The government correctly argues that the petitioners have completely failed to raise a valid defense to the enforcement of the summonses. The petitioners simply assert that they are not “liable for any federal tax” and are not “required to perform any act” with respect to any federal tax. Arguments such as the ones the petitioners have raised have been specifically rejected by this court. See Sloan v. United States, 621 F.Supp. 1072, 1073 (N.D.Ind.1985; aff'd in part, appeal dismissed in part, 812 F.2d 1410 (7th Cir.1987)).

The petitioners filed a response to the government’s motion on June 19, 1995. However, this response does not address the substantive merits of the government’s motion. Rather, the petitioners seek to have their petition to quash granted on procedural grounds. The petitioners note that the government has admitted that its Motion for Summary Denial was 116 days late. The petitioners argue that the government has failed to respond to their petition to quash in a timely fashion and, thus, their petition to quash should be granted pursuant to Rule 8(d) of the Federal Rules of Civil Procedure.

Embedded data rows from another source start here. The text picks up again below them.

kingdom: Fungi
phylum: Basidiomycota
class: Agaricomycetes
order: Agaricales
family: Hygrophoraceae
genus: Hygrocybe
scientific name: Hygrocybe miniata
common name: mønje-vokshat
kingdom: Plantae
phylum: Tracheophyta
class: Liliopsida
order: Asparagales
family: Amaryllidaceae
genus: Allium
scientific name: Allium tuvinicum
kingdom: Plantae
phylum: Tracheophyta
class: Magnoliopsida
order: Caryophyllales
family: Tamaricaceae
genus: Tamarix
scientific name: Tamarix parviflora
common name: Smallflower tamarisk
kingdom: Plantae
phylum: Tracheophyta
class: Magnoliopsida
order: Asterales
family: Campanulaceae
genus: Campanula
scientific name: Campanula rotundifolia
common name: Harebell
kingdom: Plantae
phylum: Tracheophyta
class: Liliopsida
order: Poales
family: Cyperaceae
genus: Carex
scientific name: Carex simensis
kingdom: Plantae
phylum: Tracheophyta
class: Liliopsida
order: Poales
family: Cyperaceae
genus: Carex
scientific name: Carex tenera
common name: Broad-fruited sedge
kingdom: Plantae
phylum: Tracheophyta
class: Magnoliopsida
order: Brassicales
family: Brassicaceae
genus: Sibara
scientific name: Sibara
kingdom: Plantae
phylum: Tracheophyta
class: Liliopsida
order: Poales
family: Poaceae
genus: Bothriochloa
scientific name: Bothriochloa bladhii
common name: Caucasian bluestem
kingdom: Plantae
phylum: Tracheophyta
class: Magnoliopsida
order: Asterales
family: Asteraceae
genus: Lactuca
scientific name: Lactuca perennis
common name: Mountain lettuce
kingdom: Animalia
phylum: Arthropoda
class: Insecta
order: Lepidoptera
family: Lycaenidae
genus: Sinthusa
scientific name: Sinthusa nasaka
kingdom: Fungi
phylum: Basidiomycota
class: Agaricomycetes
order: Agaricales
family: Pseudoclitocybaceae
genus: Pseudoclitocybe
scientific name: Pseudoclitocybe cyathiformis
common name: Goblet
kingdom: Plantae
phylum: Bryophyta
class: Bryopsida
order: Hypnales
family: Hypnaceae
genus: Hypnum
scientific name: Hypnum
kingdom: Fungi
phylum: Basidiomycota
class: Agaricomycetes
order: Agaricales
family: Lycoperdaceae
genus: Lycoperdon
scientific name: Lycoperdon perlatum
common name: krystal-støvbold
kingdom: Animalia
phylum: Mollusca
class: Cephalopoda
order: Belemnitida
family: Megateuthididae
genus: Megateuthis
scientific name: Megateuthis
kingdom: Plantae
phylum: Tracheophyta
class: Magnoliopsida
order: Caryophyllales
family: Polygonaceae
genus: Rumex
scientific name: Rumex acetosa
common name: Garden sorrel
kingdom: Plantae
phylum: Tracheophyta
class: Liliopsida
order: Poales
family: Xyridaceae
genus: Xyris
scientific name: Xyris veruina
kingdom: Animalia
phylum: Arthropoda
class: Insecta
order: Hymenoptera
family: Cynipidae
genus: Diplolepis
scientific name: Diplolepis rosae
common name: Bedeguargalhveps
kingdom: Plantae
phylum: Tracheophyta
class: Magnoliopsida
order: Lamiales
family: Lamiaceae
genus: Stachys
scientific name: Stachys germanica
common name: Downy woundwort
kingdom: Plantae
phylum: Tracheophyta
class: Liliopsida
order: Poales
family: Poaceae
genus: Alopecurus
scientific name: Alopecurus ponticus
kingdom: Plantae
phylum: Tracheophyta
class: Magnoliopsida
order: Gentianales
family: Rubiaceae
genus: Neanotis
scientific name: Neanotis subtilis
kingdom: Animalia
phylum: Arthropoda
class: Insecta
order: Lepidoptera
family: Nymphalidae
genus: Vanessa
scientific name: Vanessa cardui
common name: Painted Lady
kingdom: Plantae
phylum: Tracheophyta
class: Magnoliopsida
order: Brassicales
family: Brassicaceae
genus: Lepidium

The government argues that the relief the petitioners seek pursuant to Rule 8(d) is essentially a default judgment against the United States, governed by the rules regarding default judgments, Rule 55(e). Rule 55(e) states:

Judgment Against the United States. No judgment by default shall be entered against the United States or an officer or agency thereof unless the claimant establishes a claim or right to relief by evidence satisfactory to the court.

. Rule 55(e) requires that, with respect to actions against the United States, the plaintiff must address and the court must review the merits of a plaintiffs claims before the plaintiff may prevail by default judgment. United States v. Geisler, 174 F.2d 992, 999 (7th Cir.1949). See also Dimmitt & Owens Financial, Inc. v. United States, 787 F.2d 1186, 1193 (7th Cir.1986). The government points out that the petitioners have completely failed to address the merits of the issues raised. Again, this court agrees with the government. The petitioners have simply not stated any legitimate basis on which to grant their petition.

Conclusion

For all of the foregoing reasons, the government’s Motion for Leave to File and Motion for Summary Denial of Petitioner’s Petition to Quash and for Enforcement of Internal Revenue Service Summonses are hereby GRANTED.